COVID-19: With the pandemic still growing, stadiums to remain open for only 5,000 spectators

Should the number of cases drop, such venues can open up to 50 per cent of their capacity. In Europe and the US, sporting and cultural events are still held behind closed doors. Taiwan and South Korea are responding in like fashion. Ban on events can cause anxiety and depression.

Tokyo (AsiaNews/Agencies) – Japan yesterday decided to maintain for at least another month the limit of 5,000 spectators per individual sporting event, concert and other cultural activity.
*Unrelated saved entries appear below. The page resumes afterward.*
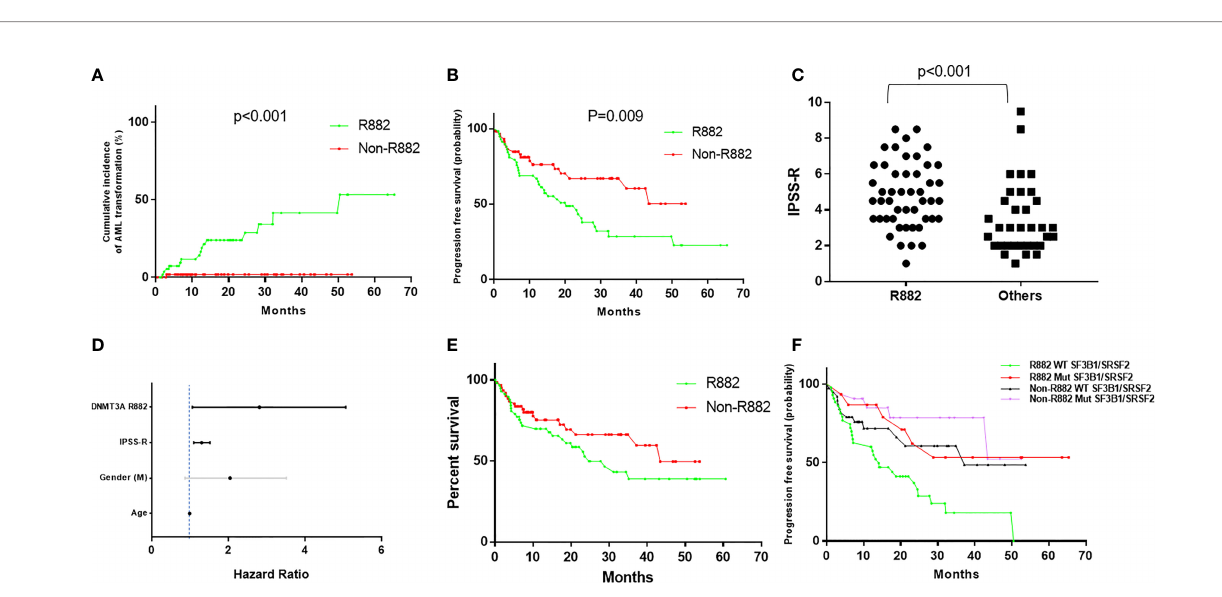
mutationsmayconferhigherriskofdevelopingAMLthannon-R882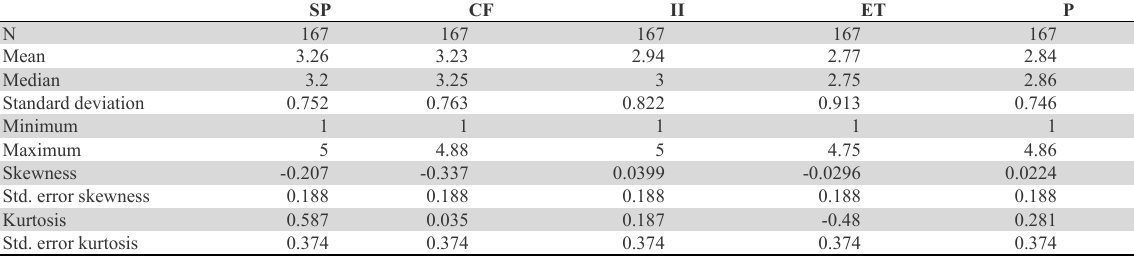
Mean, Standard Deviation, Skewness, and Kurtosis of Constructs (N = 167)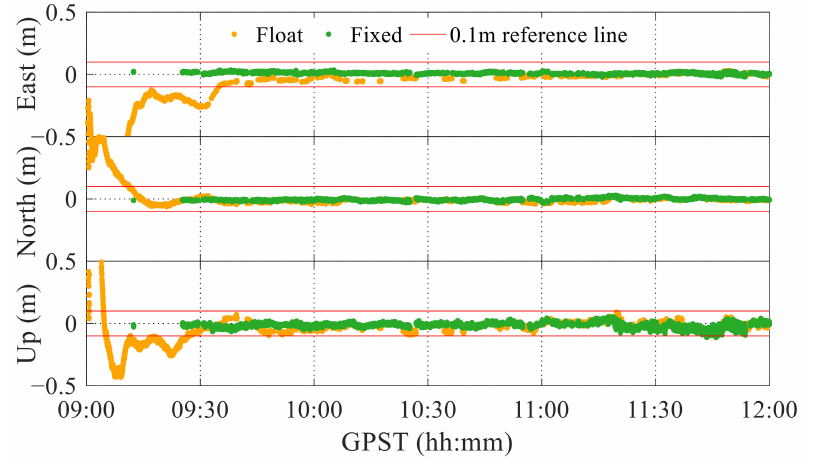
Figure 7. Results of full ambiguity resolution for GPS L1 + Galileo E1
For the authorities, nothing suggests that the pandemic is slowing down, but should the number of cases drop, they have not ruled out easing restrictions before the end of September for stadiums but to no more than 50 per cent of their capacity.
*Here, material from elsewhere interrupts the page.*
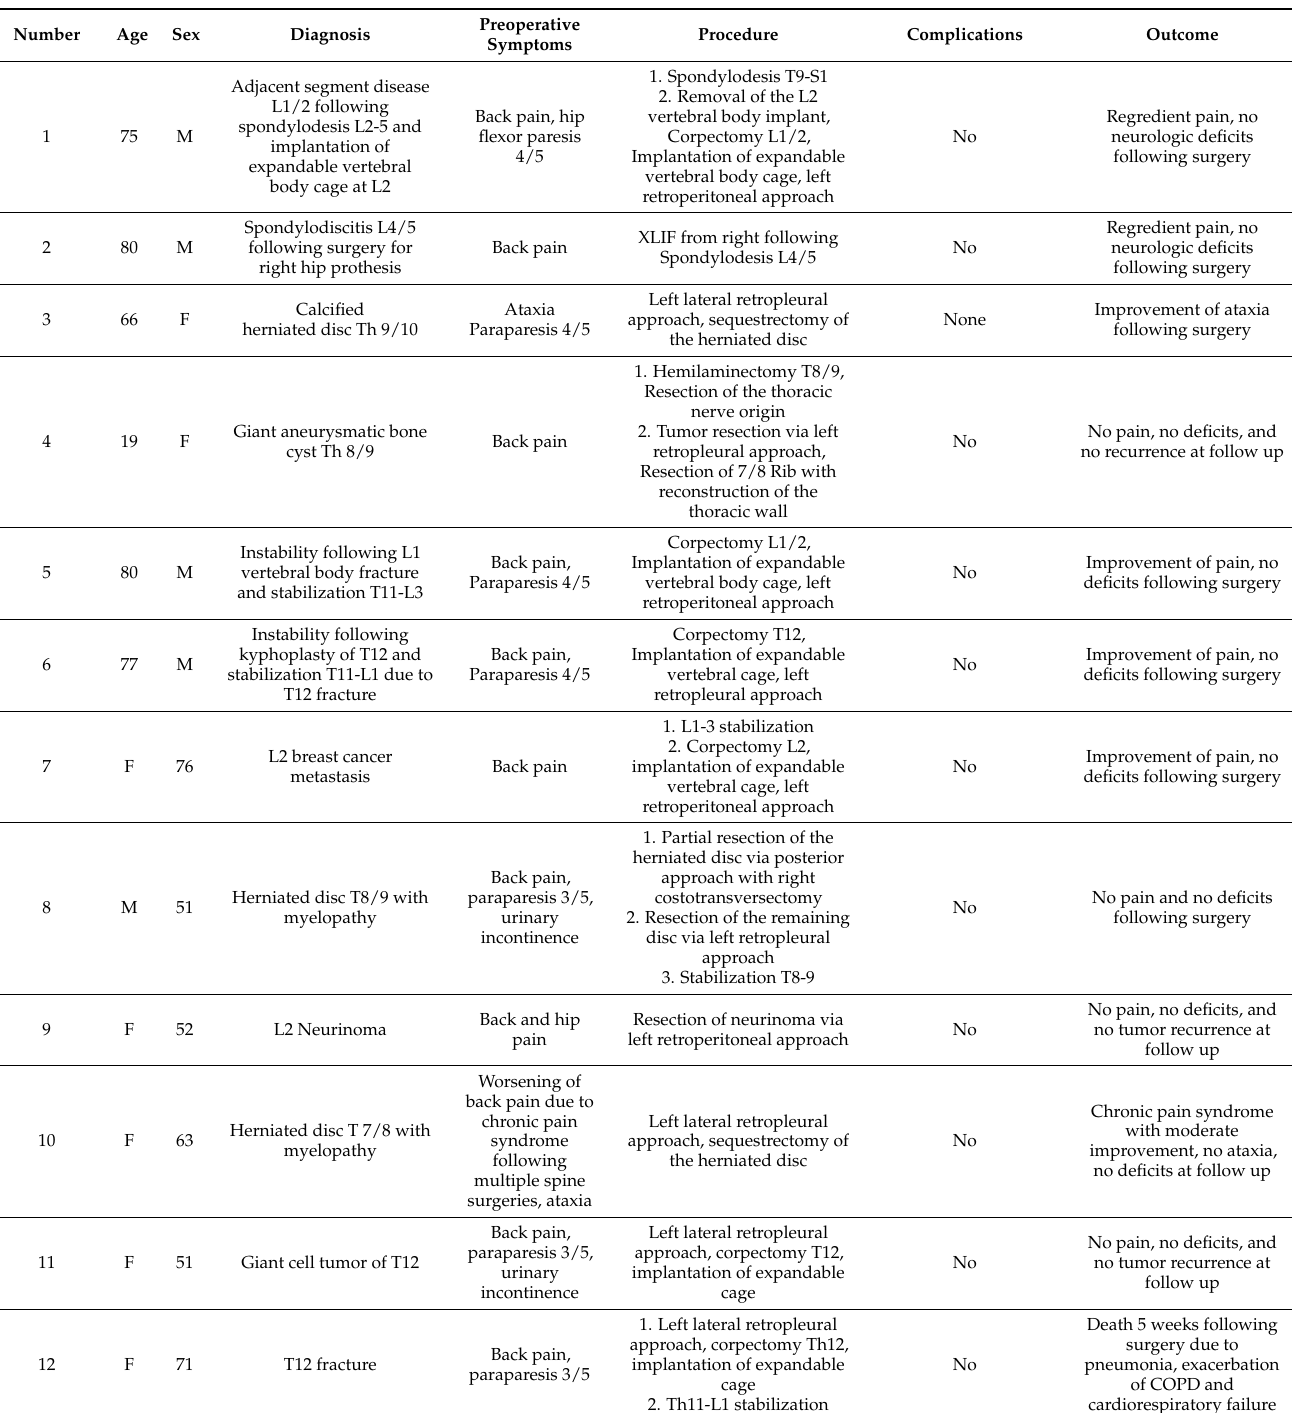
Table 1. Patient characteristics and clinical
In Japan, nearly 500 new cases were confirmed yesterday, bringing the total to 63,900 with about 1,200 dead.

Tokyo saw a major drop. For the first time since 8 July, the capital has had fewer than 100 cases per day, down from 212 on Sunday.

Since the end of May, when Shinzo Abe's government lifted the state of emergency, only 1,000 people could attend big events, this until 1 July.

Japan’s approach is different from that taken in Europe and the United States, where sports competitions are held without an audience, and cancelled in some cases.

Taiwan has also opened its stadiums. The island has successfully dealt with the COVID-19 outbreak. Since mid-May, it has allowed up to 1,000 people to attend baseball matches, the national sport.

After a recent upsurge in cases, South Korea on Saturday re-imposed certain restrictions, banning the presence of spectators during matches and other sporting events. Until then, the limit was 25 per cent of stadium capacity.

Analysts note that, as with job loss and school closures, banning sports events and shows as a result of the coronavirus has negatively affected people’s psychological state. For example, the psychiatric clinic Tokyo Mental Health has seen a 50 percent increase in clients since March, with an average of 1,500 patients per month.